## Exercise prompt
Find the word "down" in the listing below. Copy every line that has it.

## Dataset extract
Start of Block

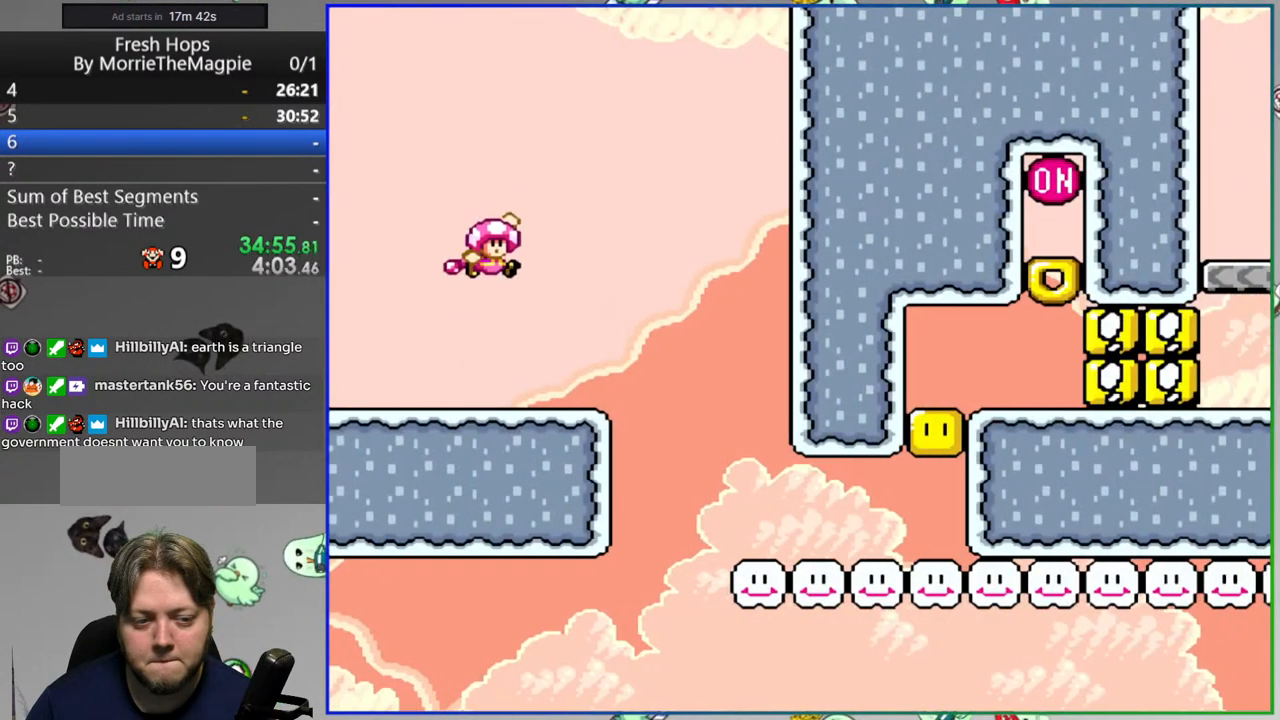
{"buttons": ["Y", "DPAD_RIGHT"], "events": []}
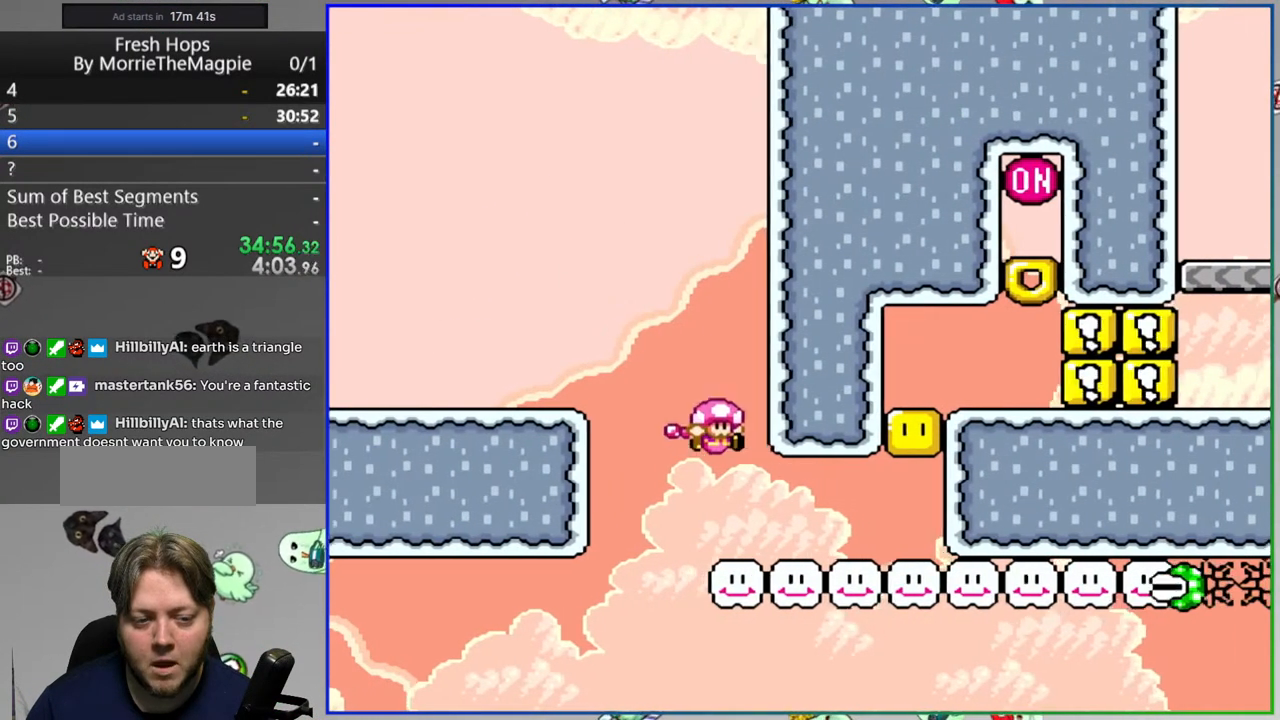
{"buttons": ["B", "Y", "DPAD_RIGHT"], "events": [[133, "B", "down"], [233, "B", "up"], [433, "B", "down"]]}
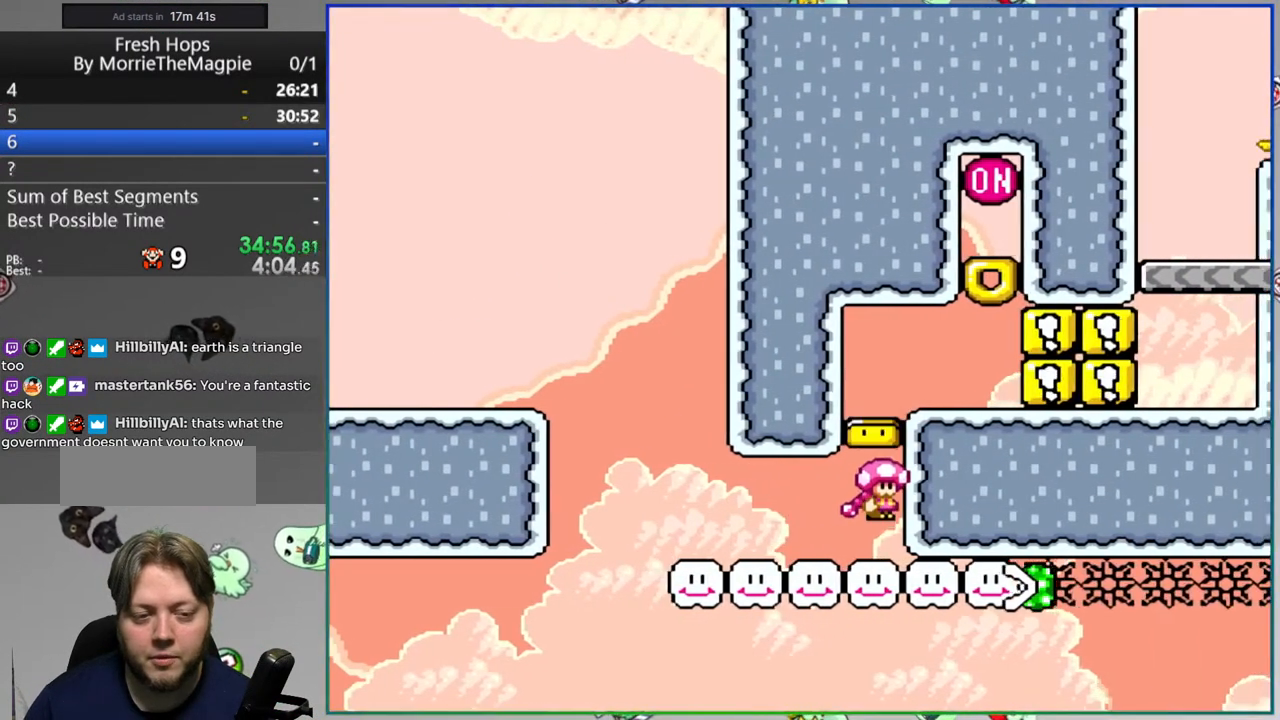
{"buttons": ["B", "Y", "DPAD_RIGHT"], "events": [[167, "B", "up"], [467, "B", "down"]]}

End of Block

## Your response
{"buttons": ["B", "Y", "DPAD_RIGHT"], "events": [[133, "B", "down"], [233, "B", "up"], [433, "B", "down"]]}
{"buttons": ["B", "Y", "DPAD_RIGHT"], "events": [[167, "B", "up"], [467, "B", "down"]]}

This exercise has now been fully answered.